Records from a data source
####################

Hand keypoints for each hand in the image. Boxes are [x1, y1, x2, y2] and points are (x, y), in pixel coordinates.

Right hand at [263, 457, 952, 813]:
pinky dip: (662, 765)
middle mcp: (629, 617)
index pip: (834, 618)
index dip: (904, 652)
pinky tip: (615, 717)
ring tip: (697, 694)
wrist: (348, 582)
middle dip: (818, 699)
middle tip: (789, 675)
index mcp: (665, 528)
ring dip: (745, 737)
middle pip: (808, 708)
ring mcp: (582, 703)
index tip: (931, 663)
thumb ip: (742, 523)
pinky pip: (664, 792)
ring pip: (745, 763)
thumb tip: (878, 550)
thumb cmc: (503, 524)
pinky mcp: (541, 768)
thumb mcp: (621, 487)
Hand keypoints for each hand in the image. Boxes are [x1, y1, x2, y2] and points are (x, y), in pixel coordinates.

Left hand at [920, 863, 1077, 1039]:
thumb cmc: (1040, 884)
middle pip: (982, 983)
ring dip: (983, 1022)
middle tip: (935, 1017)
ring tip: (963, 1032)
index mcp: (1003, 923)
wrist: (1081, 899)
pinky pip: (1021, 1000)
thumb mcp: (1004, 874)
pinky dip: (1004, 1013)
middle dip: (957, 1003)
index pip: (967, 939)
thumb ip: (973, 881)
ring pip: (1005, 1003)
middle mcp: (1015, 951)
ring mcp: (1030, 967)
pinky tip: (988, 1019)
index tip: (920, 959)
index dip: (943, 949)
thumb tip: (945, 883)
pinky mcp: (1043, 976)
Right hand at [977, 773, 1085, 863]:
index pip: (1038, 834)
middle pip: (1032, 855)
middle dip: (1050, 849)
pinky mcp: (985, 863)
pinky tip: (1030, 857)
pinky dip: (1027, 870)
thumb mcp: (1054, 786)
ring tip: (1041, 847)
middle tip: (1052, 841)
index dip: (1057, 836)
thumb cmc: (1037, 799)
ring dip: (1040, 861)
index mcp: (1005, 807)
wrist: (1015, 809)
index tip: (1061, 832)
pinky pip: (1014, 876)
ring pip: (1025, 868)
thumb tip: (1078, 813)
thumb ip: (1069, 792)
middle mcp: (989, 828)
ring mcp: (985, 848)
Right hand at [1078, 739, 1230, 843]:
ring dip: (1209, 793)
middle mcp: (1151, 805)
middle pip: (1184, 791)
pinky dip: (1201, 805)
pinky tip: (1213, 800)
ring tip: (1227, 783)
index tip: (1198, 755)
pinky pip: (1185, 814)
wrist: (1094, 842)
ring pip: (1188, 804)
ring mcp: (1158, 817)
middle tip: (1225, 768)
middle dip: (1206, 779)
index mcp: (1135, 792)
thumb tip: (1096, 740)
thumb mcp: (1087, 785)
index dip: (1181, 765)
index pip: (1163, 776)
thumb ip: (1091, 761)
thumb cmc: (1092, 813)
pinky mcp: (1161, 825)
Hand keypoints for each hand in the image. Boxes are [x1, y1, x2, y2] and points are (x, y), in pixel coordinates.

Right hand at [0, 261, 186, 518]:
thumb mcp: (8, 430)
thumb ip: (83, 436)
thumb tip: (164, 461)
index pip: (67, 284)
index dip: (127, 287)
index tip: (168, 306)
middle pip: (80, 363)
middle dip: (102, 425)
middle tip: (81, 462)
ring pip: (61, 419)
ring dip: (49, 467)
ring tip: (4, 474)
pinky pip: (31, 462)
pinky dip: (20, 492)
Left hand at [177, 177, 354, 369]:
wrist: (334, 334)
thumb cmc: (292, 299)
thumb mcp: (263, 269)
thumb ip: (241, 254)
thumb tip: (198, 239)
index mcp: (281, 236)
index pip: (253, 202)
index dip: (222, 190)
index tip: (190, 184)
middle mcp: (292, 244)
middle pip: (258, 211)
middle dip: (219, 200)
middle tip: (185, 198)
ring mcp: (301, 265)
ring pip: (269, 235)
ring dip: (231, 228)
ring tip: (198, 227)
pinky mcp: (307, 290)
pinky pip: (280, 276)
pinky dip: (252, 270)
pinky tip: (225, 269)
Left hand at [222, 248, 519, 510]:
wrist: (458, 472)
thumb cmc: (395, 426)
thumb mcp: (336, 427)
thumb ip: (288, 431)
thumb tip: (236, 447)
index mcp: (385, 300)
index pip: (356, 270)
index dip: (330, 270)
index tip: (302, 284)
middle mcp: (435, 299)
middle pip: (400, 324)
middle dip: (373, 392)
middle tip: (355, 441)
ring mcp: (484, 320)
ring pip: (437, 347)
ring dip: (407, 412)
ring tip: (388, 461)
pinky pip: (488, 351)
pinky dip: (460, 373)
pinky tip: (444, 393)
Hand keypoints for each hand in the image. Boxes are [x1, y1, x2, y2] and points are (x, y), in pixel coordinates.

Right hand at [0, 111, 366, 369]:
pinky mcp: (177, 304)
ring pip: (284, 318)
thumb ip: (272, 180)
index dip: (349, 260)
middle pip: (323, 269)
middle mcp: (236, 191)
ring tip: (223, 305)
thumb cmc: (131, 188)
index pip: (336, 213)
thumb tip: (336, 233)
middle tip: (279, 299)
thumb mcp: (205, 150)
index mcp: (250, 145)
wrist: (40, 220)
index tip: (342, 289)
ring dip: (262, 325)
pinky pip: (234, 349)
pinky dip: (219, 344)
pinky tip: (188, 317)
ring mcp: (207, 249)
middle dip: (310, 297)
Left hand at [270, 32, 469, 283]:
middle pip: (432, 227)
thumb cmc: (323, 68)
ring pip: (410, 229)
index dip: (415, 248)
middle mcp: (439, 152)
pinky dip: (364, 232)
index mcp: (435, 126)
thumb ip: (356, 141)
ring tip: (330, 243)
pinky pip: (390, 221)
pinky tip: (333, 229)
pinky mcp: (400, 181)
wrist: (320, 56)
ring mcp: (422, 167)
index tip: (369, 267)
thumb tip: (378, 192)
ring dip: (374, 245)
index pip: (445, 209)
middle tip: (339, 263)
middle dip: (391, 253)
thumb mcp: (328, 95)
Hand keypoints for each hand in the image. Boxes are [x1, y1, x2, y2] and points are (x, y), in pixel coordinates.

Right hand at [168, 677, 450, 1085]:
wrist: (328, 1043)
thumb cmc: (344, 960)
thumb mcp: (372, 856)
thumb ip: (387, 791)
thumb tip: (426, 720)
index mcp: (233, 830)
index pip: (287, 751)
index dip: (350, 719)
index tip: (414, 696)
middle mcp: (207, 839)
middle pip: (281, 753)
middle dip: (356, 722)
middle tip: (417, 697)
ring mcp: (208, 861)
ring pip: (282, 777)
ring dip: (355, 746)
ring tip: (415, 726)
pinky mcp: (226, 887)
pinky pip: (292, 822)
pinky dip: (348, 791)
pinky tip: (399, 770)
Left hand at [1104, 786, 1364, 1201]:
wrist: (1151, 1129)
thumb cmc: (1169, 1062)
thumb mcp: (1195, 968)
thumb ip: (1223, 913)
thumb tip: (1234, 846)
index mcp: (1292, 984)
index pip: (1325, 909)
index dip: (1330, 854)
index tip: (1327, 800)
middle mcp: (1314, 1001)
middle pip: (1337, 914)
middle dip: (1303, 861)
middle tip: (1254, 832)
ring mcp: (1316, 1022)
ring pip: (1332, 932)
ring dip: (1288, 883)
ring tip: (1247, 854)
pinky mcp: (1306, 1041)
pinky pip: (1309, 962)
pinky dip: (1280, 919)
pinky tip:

####################

PROMPT » Each entry above must be repeated word for word.

EXPECTED ANSWER »
Hand keypoints for each hand in the image. Boxes are [x1, y1, x2, y2] and points are (x, y), in pixel coordinates.

Right hand at [263, 457, 952, 813]:
pinky dip: (662, 765)
middle mcp: (629, 617)
index pip: (834, 618)
index dip: (904, 652)
pinky tip: (615, 717)
ring tip: (697, 694)
wrist: (348, 582)
middle dip: (818, 699)
middle tip: (789, 675)
index mcp: (665, 528)
ring dip: (745, 737)
middle pip: (808, 708)
ring mcp: (582, 703)
index tip: (931, 663)
thumb ip: (742, 523)
pinky pip: (664, 792)
ring pip: (745, 763)
thumb tip: (878, 550)
thumb cmc: (503, 524)
pinky mcp: (541, 768)
thumb mcp: (621, 487)
Hand keypoints for each hand in the image. Boxes are [x1, y1, x2, y2] and points are (x, y), in pixel coordinates.

Left hand at [920, 863, 1077, 1039]:
thumb cmc: (1040, 884)
middle pip: (982, 983)
ring dip: (983, 1022)
middle tip: (935, 1017)
ring tip: (963, 1032)
index mcp: (1003, 923)
wrist: (1081, 899)
pinky pip: (1021, 1000)
thumb mcp: (1004, 874)
pinky dip: (1004, 1013)
middle dip: (957, 1003)
index pip: (967, 939)
thumb ip: (973, 881)
ring pip: (1005, 1003)
middle mcp: (1015, 951)
ring mcp: (1030, 967)
pinky tip: (988, 1019)
index tip: (920, 959)
index dip: (943, 949)
thumb tip: (945, 883)
pinky mcp: (1043, 976)
Right hand at [977, 773, 1085, 863]:
index pip: (1038, 834)
middle pip: (1032, 855)
middle dip: (1050, 849)
pinky mcp: (985, 863)
pinky tip: (1030, 857)
pinky dip: (1027, 870)
thumb mcp: (1054, 786)
ring tip: (1041, 847)
middle tip: (1052, 841)
index dip: (1057, 836)
thumb cmc: (1037, 799)
ring dip: (1040, 861)
index mcp: (1005, 807)
wrist: (1015, 809)
index tip: (1061, 832)
pinky pip: (1014, 876)
ring pip: (1025, 868)
thumb tip: (1078, 813)
thumb ip: (1069, 792)
middle mcp: (989, 828)
ring mcp: (985, 848)
Right hand at [1078, 739, 1230, 843]:
ring dip: (1209, 793)
middle mcp: (1151, 805)
middle pip: (1184, 791)
pinky dip: (1201, 805)
pinky tip: (1213, 800)
ring tip: (1227, 783)
index tip: (1198, 755)
pinky pip: (1185, 814)
wrist: (1094, 842)
ring pip: (1188, 804)
ring mcp: (1158, 817)
middle tip: (1225, 768)
middle dip: (1206, 779)
index mcp: (1135, 792)
thumb tip: (1096, 740)
thumb mcp: (1087, 785)
index dip: (1181, 765)
index pip: (1163, 776)
thumb ip: (1091, 761)
thumb cmc: (1092, 813)
pinky mcp: (1161, 825)
Hand keypoints for each hand in the image. Boxes are [x1, y1, x2, y2] and points are (x, y), in pixel coordinates.

Right hand at [0, 261, 186, 518]:
thumb mcp: (8, 430)
thumb ip: (83, 436)
thumb tip: (164, 461)
index pip: (67, 284)
index dip: (127, 287)
index tip: (168, 306)
middle pip: (80, 363)
middle dip: (102, 425)
middle tip: (81, 462)
ring pip: (61, 419)
ring dip: (49, 467)
ring tip: (4, 474)
pinky pip: (31, 462)
pinky dip: (20, 492)
Left hand at [177, 177, 354, 369]:
wrist: (334, 334)
thumb cmc: (292, 299)
thumb mcp: (263, 269)
thumb ip: (241, 254)
thumb tip: (198, 239)
index mcp: (281, 236)
index pip: (253, 202)
index dip: (222, 190)
index tip: (190, 184)
middle mcp: (292, 244)
middle pip: (258, 211)
middle dip: (219, 200)
middle tip: (185, 198)
ring mcp: (301, 265)
ring pip: (269, 235)
ring dip: (231, 228)
ring tip: (198, 227)
pinky mcp: (307, 290)
pinky pip: (280, 276)
pinky dip: (252, 270)
pinky tip: (225, 269)
Left hand at [222, 248, 519, 510]:
wrist: (458, 472)
thumb cmc: (395, 426)
thumb mcp: (336, 427)
thumb ip: (288, 431)
thumb tip: (236, 447)
index mcp: (385, 300)
index pip: (356, 270)
index dip: (330, 270)
index tip: (302, 284)
middle mcp: (435, 299)
middle pip: (400, 324)
middle dip: (373, 392)
middle tip: (355, 441)
ring mcp: (484, 320)
ring pip: (437, 347)
ring dip: (407, 412)
ring tip: (388, 461)
pinky pip: (488, 351)
pinky dip: (460, 373)
pinky tip: (444, 393)
Hand keypoints for each hand in the image. Boxes are [x1, y1, x2, y2] and points are (x, y), in pixel coordinates.

Right hand at [0, 111, 366, 369]:
pinky mcp: (177, 304)
ring pip: (284, 318)
thumb ip: (272, 180)
index dip: (349, 260)
middle pip: (323, 269)
middle mcp: (236, 191)
ring tip: (223, 305)
thumb cmc: (131, 188)
index pip: (336, 213)
thumb tip: (336, 233)
middle tip: (279, 299)
thumb mcp: (205, 150)
index mcp: (250, 145)
wrist: (40, 220)
index tip: (342, 289)
ring dip: (262, 325)
pinky pip: (234, 349)
pinky dip: (219, 344)
pinky tip: (188, 317)
ring mcp: (207, 249)
middle dip: (310, 297)
Left hand at [270, 32, 469, 283]:
middle pip: (432, 227)
thumb cmc: (323, 68)
ring pip: (410, 229)
index dip: (415, 248)
middle mcp: (439, 152)
pinky dip: (364, 232)
index mcp: (435, 126)
thumb ip: (356, 141)
ring tip: (330, 243)
pinky pip: (390, 221)
pinky tip: (333, 229)
pinky mcp: (400, 181)
wrist: (320, 56)
ring mcp: (422, 167)
index tip: (369, 267)
thumb tip: (378, 192)
ring dip: (374, 245)
index pip: (445, 209)
middle tip: (339, 263)
middle dip: (391, 253)
thumb mcp: (328, 95)
Hand keypoints for each hand in the image. Boxes are [x1, y1, x2, y2] and points are (x, y), in pixel coordinates.

Right hand at [168, 677, 450, 1085]:
wrist: (328, 1043)
thumb cmc: (344, 960)
thumb mcp: (372, 856)
thumb ip: (387, 791)
thumb tip: (426, 720)
index mcp: (233, 830)
index pip: (287, 751)
index dip: (350, 719)
index tip: (414, 696)
middle mcp: (207, 839)
middle pip: (281, 753)
middle dip: (356, 722)
middle tip: (417, 697)
ring mcp: (208, 861)
ring pip: (282, 777)
ring dip: (355, 746)
ring tip: (415, 726)
pinky mcp: (226, 887)
pinky pip: (292, 822)
pinky dip: (348, 791)
pinky tip: (399, 770)
Left hand at [1104, 786, 1364, 1201]:
wrist: (1151, 1129)
thumb cmc: (1169, 1062)
thumb mcp: (1195, 968)
thumb ip: (1223, 913)
thumb tip: (1234, 846)
index mcp: (1292, 984)
index pip: (1325, 909)
index dip: (1330, 854)
index tip: (1327, 800)
middle mcp: (1314, 1001)
middle pip: (1337, 914)
middle dip: (1303, 861)
middle tip: (1254, 832)
ring mcp: (1316, 1022)
ring pip: (1332, 932)
ring dip: (1288, 883)
ring tip: (1247, 854)
pinky mcp: (1306, 1041)
pinky pip: (1309, 962)
pinky dip: (1280, 919)
pinky tip:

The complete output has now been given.